▸ Text excerpt:

::::::::

# The stork was here again :)



## PaintedPromiseRanch (Oct 13, 2008)

hhmmm the 2008 foal thread is gone from the pinned section!




but the 2008 foals are still coming...

look what i found Saturday morning






so hard to take pictures in the dark, i got three of her butt!

Sunday in the daylight was much better!!



















































her daddy is the jack in my avatar, my Marshall Dillon. his first two babies were gray like their mamas but he seems to have put his color stamp on this little girl!

trying to figure a name, what do you think of Matilda?


----------



## Emily's mom (Oct 13, 2008)

Oh my, what a beautiful little girl, congrats on her birth to you and her momma.

I like Matilda!


----------



## Marsha Cassada (Oct 13, 2008)

O my goodness! What an adorable fuzzy wuzzy! And mom is very pretty too!


----------



## twister (Oct 13, 2008)

Oh she is sooo cute and cuddly, I would like to pick her up and kiss her little nose



I like the name Matilda.

Yvonne


----------



## crackerjackjack (Oct 13, 2008)

Matilda is a perfect name. She is sure a cutie and and soft and fuzzy looking. Looks like you could just squeeze her.

::::::::

▸ Required actions:
1. In the foal thread, what is the name of the new foal's father?
2. List every username that appears as a post header in the foal thread.
3. Write the next part of the foal thread, picking up after its last post.
The listing that comes next has no connection to the foal thread.

▸ Supplied information:
::::::::

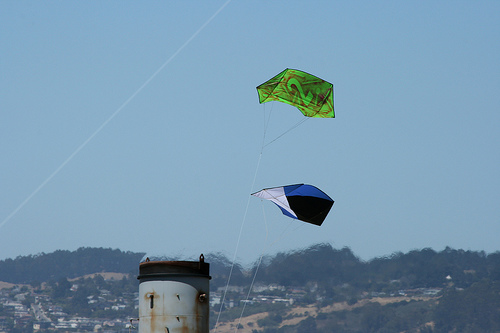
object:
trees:
[301, 243, 332, 286]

::::::::

▸ Answers to the exercises:
1. Marshall Dillon

2. PaintedPromiseRanch, Emily's mom, Marsha Cassada, twister, crackerjackjack

3.
----------



## MeadowRidge Farm (Oct 13, 2008)

Awwww Susan, what a cutie patootie.



I like the name Matilda too. CONGRATS. Corinne


----------



## minimule (Oct 14, 2008)

Susan she's gorgeous! Too bad Kilroy doesn't like donkey girls.



She's a really good looking little girl.


----------



## MiniforFaith (Oct 14, 2008)

Susan, that little girl is just to cute to stay there with you. You can send her to me anytime you want!!



I have a soft spot for the name Matilda, as it was my mom's name. Everyone called her Tillie.. Seriously, you should just send her to me!!


----------



## GlacierRidge (Oct 14, 2008)

Oh she's a cutie!!!!!


----------



## PaintedPromiseRanch (Oct 14, 2008)

MiniforFaith said:


> Susan, that little girl is just to cute to stay there with you. You can send her to me anytime you want!!
> 
> 
> 
> I have a soft spot for the name Matilda, as it was my mom's name. Everyone called her Tillie.. Seriously, you should just send her to me!!


well she IS for sale...


----------



## lippylou (Oct 26, 2008)

She is gorgeous, actually they are both beauties...you are very lucky! I would love to have babies but I could never sell them, and I really don't have the room for tons of them. You are so lucky!


----------



## FlatCreekFarm (Oct 26, 2008)

Susan, congrats!! Matilda is adorable!! Mama is gorgeous too, and I do think she bears a resemblance to her handsome daddy as well





Congratulations to all!!


----------



## Bonny (Oct 27, 2008)

How very cute! I love the fuzzyness!


----------



## Witts Mini Horse Ranch (Oct 27, 2008)

Just adorable! Congrats!


----------



## fancyappy (Oct 28, 2008)

Just adorable!. Congrats!!!!


----------



## Basketmiss (Oct 30, 2008)

What a sweet little babydoll!! I want to just (((HUG))) her up!!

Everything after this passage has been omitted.